§ **Requirement**
Where the string "hand" appears in a line of the data, show that line.

(Records from a dataset)
= = = = =

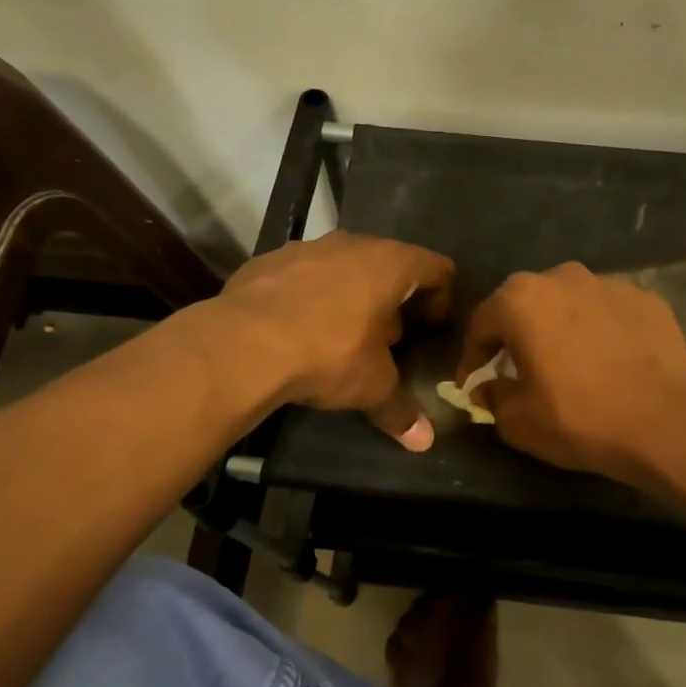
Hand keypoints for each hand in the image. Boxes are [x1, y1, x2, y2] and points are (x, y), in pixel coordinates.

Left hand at [217, 232, 453, 448]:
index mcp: (390, 264)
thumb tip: (424, 442)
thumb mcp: (371, 387)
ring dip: (350, 295)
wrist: (242, 344)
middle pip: (388, 264)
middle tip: (389, 339)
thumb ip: (400, 410)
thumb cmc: (327, 354)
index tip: (434, 328)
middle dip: (393, 300)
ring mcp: (306, 247)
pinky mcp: (268, 260)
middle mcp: (352, 244)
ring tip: (342, 335)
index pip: (436, 268)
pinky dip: (309, 297)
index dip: (443, 298)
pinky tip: (298, 329)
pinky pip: (303, 275)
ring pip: (343, 266)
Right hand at [454, 262, 685, 484]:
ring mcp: (609, 283)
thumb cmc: (579, 418)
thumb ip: (492, 397)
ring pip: (569, 303)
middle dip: (516, 335)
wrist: (665, 423)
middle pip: (525, 304)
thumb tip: (487, 388)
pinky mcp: (647, 298)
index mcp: (521, 300)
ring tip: (567, 362)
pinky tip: (609, 361)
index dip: (472, 357)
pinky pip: (608, 312)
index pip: (481, 323)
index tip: (473, 384)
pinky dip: (599, 330)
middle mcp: (562, 277)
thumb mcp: (518, 421)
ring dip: (559, 327)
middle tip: (517, 369)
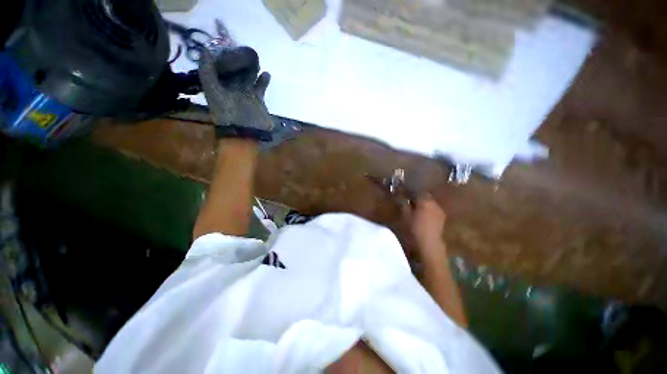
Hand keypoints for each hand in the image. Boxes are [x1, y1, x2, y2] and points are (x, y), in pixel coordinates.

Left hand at [199, 45, 273, 140]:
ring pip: (248, 76)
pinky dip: (264, 80)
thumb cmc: (226, 112)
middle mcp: (231, 87)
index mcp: (218, 84)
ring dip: (251, 67)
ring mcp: (246, 92)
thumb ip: (207, 71)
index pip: (218, 66)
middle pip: (234, 69)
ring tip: (254, 58)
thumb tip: (205, 48)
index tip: (223, 43)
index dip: (220, 55)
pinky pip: (261, 86)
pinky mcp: (258, 98)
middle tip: (241, 48)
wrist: (244, 130)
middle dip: (237, 59)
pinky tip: (266, 73)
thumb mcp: (212, 90)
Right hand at [404, 194, 447, 260]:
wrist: (429, 244)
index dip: (411, 192)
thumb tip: (403, 199)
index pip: (417, 191)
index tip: (405, 193)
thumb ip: (404, 205)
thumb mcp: (405, 216)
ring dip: (423, 204)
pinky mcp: (442, 218)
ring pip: (430, 203)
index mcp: (424, 201)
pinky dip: (428, 210)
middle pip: (425, 196)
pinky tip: (423, 216)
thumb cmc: (414, 229)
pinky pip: (433, 210)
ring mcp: (439, 211)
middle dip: (418, 197)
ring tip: (416, 208)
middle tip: (410, 200)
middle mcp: (434, 203)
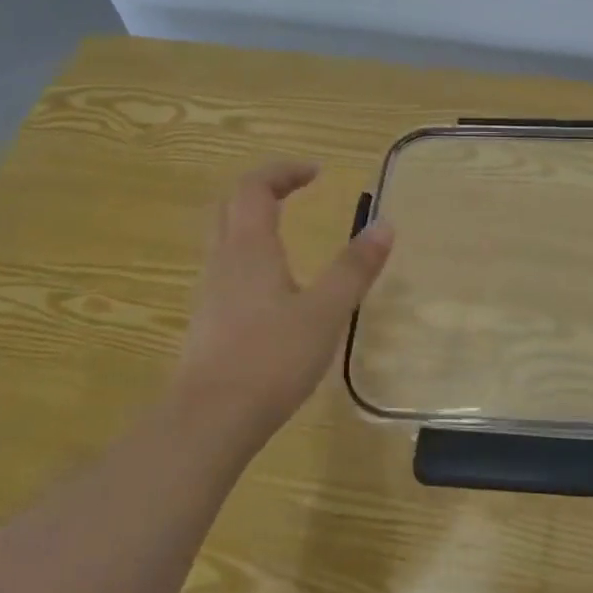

= = = = =

§ **Answer to the exercise**
Hand keypoints for each hand in the image. Boxes are [x1, y1, x2, y2] and points are (x, y), in pixel coordinates.
Left hand at [217, 232, 453, 448]:
Right hand at [454, 262, 685, 484]:
Hand keypoints for each hand in the image. Boxes are [x1, y1, x2, y2] and points are (x, y), in pixel coordinates.
Left hand at [199, 45, 273, 140]:
Right hand at [404, 194, 447, 260]:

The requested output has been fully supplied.